Daniel Lemire's blog

, 2 min read

Counting cycles and instructions on ARM-based Apple systems

In my blog post Counting cycles and instructions on the Apple M1 processor, I showed how we could have access to “performance counters” to count how many cycles and instructions a given piece of code took on ARM-based mac systems. At the time, we only had access to one Apple processor, the remarkable M1. Shortly after, Apple came out with other ARM-based processors and my current laptop runs on the M2 processor. Sadly, my original code only works for the M1 processor.

Thanks to the reverse engineering work of ibireme, a software engineer, we can generalize the approach. We have further extended my original code so that it works under both Linux and on ARM-based macs. The code has benefited from contributions from Wojciech Muła and John Keiser.

For the most part, you setup a global event_collector instance, and then you surround the code you want to benchmark by collector.start() and collector.end(), pushing the results into an event_aggregate:

#include "performancecounters/event_counter.h"

event_collector collector;

void f() {
  event_aggregate aggregate{};
  for (size_t i = 0; i < repeat; i++) {
   collector.start();
   function(); // benchmark this function
   event_count allocate_count = collector.end();
   aggregate << allocate_count;
  }
}

And then you can query the aggregate to get the average or best performance counters:

aggregate.elapsed_ns() // average time in ns
aggregate.instructions() // average # of instructions
aggregate.cycles() // average # of cycles
aggregate.best.elapsed_ns() // time in ns (best round)
aggregate.best.instructions() // # of instructions (best round)
aggregate.best.cycles() // # of cycles (best round)

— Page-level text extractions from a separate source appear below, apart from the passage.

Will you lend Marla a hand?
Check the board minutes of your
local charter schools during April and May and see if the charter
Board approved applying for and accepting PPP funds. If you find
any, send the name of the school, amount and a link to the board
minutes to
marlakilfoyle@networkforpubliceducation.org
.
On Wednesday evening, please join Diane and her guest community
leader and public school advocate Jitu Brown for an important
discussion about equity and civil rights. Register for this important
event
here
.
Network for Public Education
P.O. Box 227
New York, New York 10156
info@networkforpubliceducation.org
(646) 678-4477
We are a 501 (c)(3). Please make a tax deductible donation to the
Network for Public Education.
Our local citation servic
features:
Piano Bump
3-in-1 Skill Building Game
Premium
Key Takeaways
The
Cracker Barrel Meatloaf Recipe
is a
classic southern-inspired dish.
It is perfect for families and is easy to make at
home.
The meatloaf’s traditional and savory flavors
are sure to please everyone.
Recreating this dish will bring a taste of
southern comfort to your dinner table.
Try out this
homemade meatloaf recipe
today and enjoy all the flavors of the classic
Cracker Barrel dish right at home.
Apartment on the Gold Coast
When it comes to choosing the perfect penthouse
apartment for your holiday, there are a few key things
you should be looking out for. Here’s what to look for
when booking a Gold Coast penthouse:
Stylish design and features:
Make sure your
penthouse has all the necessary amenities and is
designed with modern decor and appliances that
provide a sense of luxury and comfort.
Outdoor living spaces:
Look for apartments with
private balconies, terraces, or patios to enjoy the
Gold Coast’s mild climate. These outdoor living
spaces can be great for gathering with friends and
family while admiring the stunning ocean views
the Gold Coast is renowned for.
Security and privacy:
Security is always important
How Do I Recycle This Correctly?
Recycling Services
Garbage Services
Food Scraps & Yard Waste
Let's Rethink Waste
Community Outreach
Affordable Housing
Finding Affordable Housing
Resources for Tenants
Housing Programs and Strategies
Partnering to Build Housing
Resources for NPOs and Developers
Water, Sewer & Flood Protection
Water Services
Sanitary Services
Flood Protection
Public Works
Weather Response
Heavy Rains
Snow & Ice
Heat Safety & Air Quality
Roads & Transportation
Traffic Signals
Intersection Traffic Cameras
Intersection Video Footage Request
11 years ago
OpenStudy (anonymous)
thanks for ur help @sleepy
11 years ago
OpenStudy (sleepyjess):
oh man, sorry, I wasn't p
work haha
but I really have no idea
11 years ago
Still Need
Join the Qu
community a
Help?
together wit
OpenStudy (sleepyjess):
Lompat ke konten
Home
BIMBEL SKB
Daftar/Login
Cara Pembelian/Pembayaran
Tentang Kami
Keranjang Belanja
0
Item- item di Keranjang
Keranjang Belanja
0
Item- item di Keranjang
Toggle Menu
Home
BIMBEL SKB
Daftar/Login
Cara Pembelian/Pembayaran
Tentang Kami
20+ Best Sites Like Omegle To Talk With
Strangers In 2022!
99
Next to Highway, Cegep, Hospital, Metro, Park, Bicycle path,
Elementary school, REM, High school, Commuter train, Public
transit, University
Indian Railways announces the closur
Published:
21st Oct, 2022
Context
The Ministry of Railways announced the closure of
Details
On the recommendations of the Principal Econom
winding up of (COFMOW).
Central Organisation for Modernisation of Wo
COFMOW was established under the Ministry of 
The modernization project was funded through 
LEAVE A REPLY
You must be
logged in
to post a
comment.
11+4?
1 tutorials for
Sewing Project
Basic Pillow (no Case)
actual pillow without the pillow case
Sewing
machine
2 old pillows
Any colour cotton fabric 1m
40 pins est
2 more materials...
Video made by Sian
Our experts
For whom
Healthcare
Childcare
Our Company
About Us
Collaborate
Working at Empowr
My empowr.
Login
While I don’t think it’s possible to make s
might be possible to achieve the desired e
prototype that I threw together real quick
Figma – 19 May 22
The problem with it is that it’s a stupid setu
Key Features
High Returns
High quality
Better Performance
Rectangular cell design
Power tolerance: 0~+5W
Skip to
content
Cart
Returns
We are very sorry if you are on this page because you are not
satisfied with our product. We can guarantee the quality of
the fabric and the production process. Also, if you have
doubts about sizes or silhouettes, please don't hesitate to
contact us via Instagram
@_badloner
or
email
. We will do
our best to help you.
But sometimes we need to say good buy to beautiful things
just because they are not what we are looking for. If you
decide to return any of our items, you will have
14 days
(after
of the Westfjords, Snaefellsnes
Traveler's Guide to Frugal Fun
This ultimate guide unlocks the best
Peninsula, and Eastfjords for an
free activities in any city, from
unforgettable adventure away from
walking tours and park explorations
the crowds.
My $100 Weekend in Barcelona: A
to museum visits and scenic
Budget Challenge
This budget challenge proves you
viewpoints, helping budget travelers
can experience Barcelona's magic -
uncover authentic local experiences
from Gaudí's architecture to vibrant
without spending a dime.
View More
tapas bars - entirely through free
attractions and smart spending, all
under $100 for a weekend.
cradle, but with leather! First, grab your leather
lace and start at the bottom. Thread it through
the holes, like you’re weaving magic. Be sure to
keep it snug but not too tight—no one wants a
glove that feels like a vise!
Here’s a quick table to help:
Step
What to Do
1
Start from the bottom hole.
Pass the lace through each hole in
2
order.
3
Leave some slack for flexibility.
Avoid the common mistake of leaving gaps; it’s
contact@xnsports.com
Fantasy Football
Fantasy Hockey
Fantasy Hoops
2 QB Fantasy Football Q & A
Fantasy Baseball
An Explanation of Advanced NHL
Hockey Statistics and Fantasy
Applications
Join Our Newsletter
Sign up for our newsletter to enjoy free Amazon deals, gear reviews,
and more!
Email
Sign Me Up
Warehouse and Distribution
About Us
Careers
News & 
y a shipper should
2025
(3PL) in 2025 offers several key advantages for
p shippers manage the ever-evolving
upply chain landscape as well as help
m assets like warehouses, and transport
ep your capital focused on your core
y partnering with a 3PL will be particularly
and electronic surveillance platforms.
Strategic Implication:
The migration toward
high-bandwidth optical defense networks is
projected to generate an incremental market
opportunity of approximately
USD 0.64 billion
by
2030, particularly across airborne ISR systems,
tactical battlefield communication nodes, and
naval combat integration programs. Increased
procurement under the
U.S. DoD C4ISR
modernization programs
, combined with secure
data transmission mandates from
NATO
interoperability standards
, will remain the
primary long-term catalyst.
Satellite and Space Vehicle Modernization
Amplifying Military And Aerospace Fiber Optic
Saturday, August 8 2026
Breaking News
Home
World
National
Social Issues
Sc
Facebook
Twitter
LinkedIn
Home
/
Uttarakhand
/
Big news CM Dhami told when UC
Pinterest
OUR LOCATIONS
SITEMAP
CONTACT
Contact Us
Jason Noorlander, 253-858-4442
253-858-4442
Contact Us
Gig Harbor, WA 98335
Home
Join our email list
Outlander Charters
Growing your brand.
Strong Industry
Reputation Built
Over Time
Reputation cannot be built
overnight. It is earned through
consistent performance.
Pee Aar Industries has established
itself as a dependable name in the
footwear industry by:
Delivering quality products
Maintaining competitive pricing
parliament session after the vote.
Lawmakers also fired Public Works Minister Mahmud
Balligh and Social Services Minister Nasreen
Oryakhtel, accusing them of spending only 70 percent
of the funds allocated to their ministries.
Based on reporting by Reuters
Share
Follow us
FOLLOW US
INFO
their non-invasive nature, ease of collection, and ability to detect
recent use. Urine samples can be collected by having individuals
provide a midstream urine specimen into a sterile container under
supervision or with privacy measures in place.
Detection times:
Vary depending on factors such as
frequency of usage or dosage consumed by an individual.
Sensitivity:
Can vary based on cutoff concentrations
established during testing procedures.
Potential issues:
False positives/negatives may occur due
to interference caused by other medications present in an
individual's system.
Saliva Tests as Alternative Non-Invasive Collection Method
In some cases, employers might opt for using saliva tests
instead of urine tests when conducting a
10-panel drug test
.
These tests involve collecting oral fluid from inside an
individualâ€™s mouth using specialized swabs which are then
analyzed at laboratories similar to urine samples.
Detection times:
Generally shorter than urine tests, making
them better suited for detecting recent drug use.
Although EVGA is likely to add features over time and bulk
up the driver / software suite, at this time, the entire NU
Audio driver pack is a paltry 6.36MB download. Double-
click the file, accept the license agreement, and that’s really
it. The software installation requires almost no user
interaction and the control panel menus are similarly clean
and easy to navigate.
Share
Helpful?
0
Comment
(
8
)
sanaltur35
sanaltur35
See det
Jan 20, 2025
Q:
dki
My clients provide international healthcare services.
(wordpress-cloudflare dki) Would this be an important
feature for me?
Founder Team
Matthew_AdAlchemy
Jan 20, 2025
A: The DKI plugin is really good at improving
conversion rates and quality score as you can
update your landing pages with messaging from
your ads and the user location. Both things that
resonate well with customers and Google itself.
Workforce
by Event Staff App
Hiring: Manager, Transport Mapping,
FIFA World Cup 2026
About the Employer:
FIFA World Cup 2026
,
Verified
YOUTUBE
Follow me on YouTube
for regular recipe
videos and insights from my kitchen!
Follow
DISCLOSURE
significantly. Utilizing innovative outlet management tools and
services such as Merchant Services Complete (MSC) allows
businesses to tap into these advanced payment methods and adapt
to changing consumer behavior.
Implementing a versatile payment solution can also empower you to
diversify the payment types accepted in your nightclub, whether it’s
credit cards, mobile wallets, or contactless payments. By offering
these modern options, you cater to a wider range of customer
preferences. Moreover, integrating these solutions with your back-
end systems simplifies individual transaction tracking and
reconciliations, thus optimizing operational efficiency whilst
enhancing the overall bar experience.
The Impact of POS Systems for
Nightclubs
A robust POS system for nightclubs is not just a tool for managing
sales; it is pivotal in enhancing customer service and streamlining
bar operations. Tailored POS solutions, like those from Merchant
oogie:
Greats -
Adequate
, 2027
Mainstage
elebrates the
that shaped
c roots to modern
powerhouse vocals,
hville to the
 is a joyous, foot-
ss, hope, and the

I updated my original benchmark which records the cost of parsing floating-point numbers, comparing the fast_float library against the C function strtod:

# parsing random numbers
model: generate random numbers uniformly in the interval [0.000000,1.000000]
volume: 10000 floats
volume = 0.0762939 MB
                           strtod     33.10 ns/float    428.06 instructions/float
                                      75.32 cycles/float
                                       5.68 instructions/cycle
                        fastfloat      9.53 ns/float    193.78 instructions/float
                                      27.24 cycles/float
                                       7.11 instructions/cycle

The code is freely available for research purposes.